__Exercise details__. Starting with the line that contains "right eye: (1077, 931)" and stopping after the line that contains "right elbow: (1072, 1004)", return each line below exactly as written, with no others.

__Provided information__.
####################
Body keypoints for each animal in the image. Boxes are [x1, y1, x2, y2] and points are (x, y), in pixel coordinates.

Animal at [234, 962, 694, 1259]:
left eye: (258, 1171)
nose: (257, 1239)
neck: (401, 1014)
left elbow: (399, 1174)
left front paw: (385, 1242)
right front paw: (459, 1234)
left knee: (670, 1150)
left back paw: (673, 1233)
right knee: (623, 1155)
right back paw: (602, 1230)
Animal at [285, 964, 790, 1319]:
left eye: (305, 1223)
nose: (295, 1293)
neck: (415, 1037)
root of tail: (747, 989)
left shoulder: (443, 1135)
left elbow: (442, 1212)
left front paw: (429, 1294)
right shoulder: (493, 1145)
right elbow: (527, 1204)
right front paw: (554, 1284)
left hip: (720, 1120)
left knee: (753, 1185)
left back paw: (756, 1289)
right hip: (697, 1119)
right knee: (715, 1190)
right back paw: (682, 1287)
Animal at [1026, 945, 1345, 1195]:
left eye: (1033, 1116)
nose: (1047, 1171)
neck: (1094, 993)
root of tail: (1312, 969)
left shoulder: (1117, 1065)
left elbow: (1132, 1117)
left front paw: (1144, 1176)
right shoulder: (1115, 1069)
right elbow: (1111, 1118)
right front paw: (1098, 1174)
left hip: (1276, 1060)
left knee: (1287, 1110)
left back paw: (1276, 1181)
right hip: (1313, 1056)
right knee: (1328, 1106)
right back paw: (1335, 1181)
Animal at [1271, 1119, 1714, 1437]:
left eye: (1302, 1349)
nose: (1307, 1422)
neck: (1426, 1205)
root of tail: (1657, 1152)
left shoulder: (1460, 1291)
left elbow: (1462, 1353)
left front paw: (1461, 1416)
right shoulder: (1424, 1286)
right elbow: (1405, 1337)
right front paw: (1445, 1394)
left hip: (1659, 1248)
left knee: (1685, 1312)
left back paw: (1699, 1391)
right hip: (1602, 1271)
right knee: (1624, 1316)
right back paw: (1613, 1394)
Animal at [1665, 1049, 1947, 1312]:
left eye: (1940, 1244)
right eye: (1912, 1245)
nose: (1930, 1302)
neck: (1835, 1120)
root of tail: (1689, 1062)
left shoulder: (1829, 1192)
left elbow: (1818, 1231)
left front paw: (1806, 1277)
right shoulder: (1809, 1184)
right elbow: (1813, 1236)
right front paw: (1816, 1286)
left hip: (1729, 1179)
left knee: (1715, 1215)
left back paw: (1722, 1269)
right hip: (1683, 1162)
####################
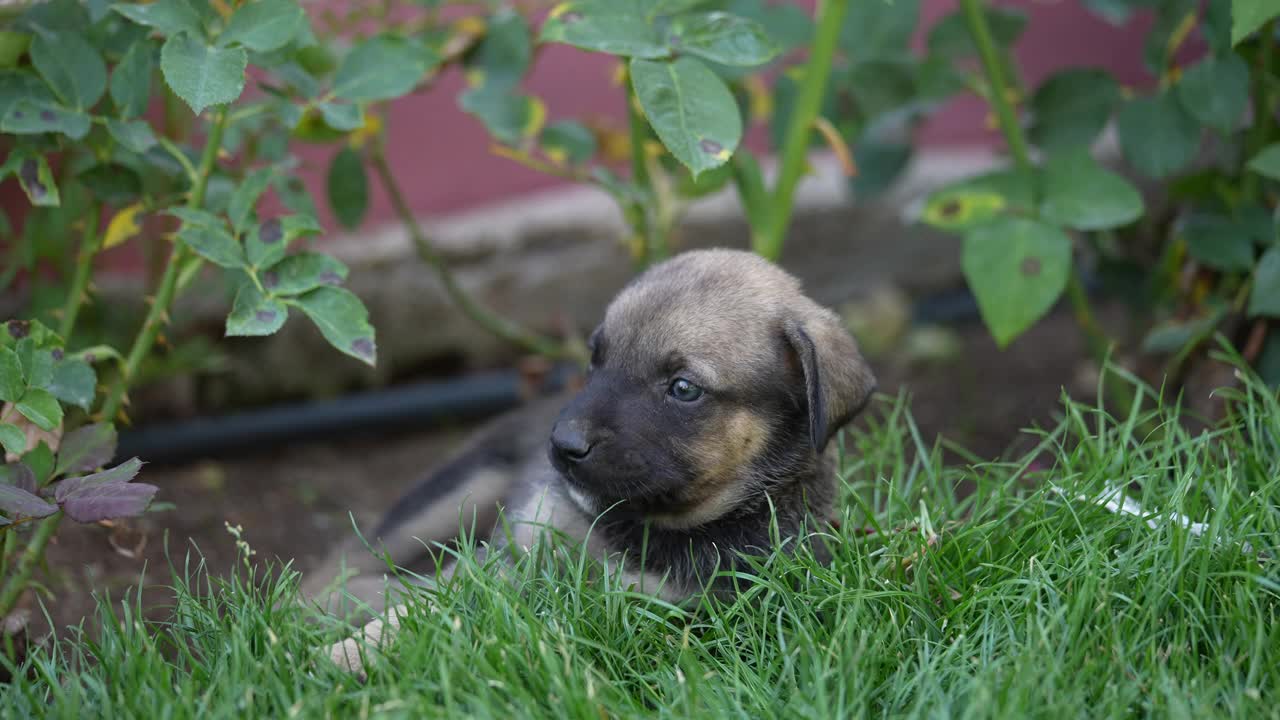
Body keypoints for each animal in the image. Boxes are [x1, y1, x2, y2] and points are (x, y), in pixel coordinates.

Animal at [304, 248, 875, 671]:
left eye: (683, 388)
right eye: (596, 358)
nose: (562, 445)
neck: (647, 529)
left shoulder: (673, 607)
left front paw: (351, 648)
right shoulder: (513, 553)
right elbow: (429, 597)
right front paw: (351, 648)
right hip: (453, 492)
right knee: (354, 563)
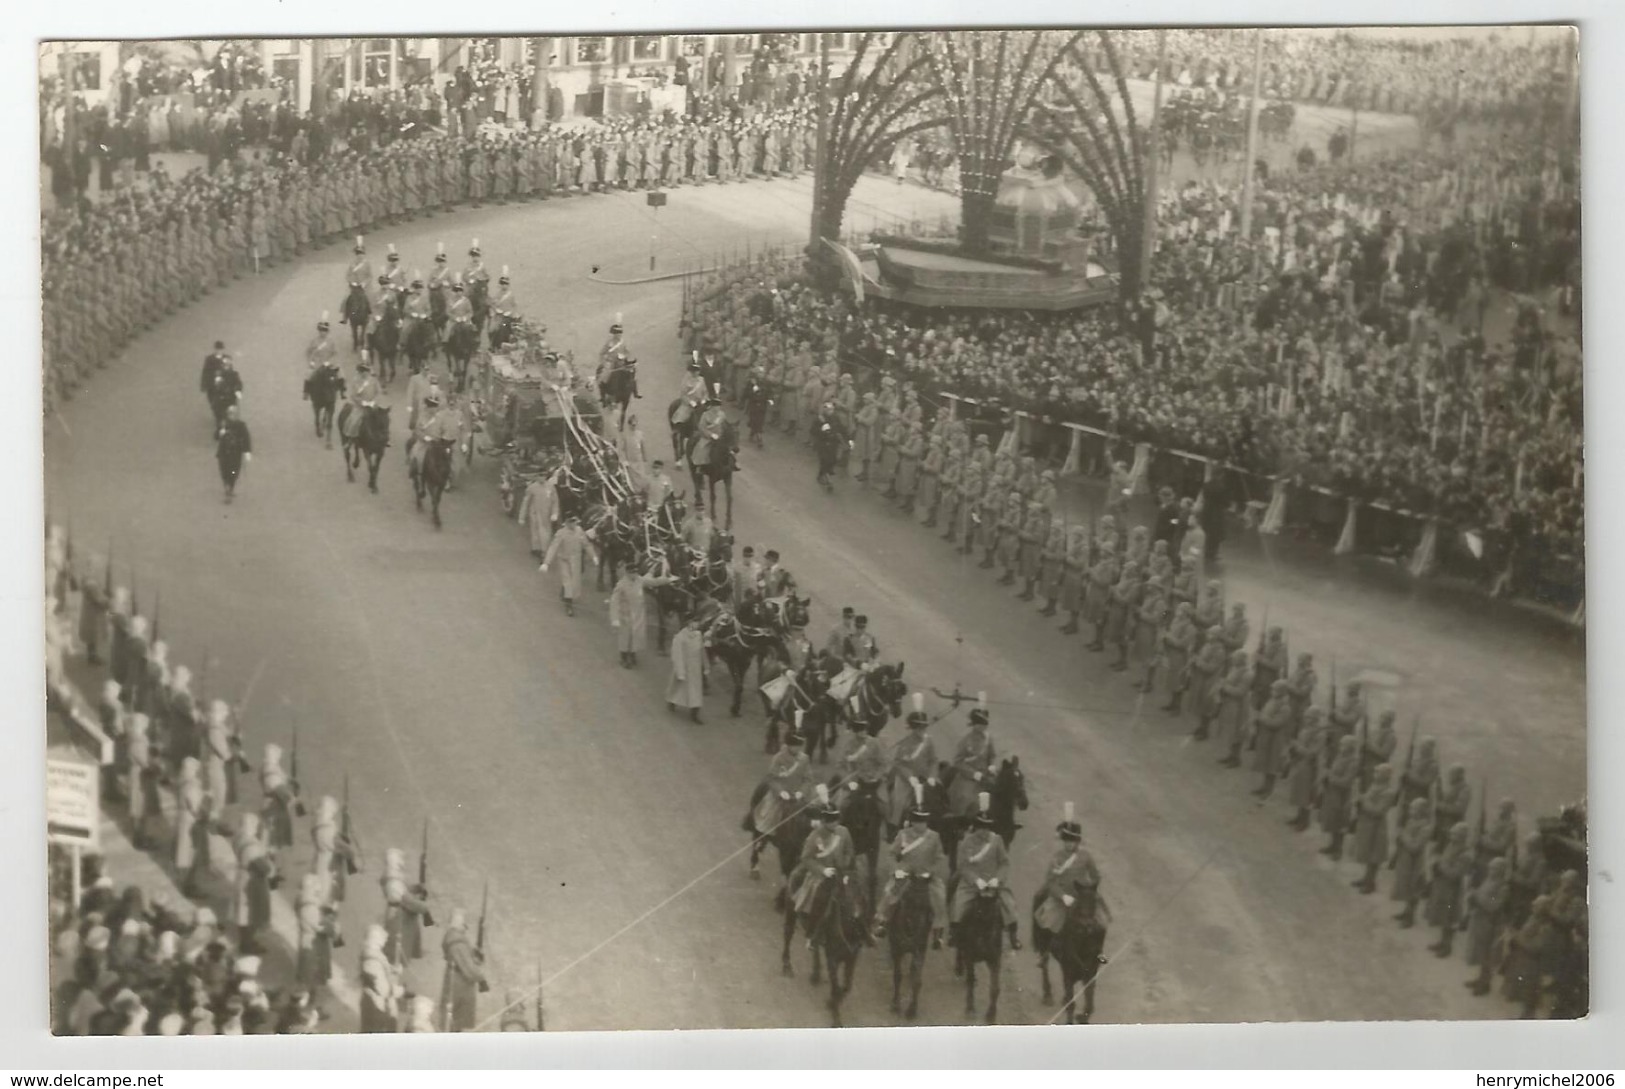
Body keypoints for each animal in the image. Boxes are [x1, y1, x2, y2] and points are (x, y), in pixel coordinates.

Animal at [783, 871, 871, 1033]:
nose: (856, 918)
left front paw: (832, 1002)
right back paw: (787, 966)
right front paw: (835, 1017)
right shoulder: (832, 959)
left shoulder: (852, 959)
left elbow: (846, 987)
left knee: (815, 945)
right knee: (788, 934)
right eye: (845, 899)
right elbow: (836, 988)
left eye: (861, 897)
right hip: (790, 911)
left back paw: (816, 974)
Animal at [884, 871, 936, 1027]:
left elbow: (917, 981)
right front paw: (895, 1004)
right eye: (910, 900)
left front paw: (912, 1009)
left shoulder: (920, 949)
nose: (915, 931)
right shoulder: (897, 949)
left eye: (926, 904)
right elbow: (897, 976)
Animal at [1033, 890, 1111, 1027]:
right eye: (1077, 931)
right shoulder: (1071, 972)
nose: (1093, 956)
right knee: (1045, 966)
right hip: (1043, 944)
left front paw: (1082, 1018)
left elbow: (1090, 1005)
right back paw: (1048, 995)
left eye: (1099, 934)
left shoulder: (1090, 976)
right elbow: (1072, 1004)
####################
__Response__.
right eye: (1077, 931)
right shoulder: (1071, 972)
nose: (1093, 956)
right knee: (1045, 966)
right hip: (1043, 944)
left front paw: (1082, 1018)
left elbow: (1090, 1005)
right back paw: (1048, 995)
left eye: (1099, 934)
left shoulder: (1090, 976)
right elbow: (1072, 1004)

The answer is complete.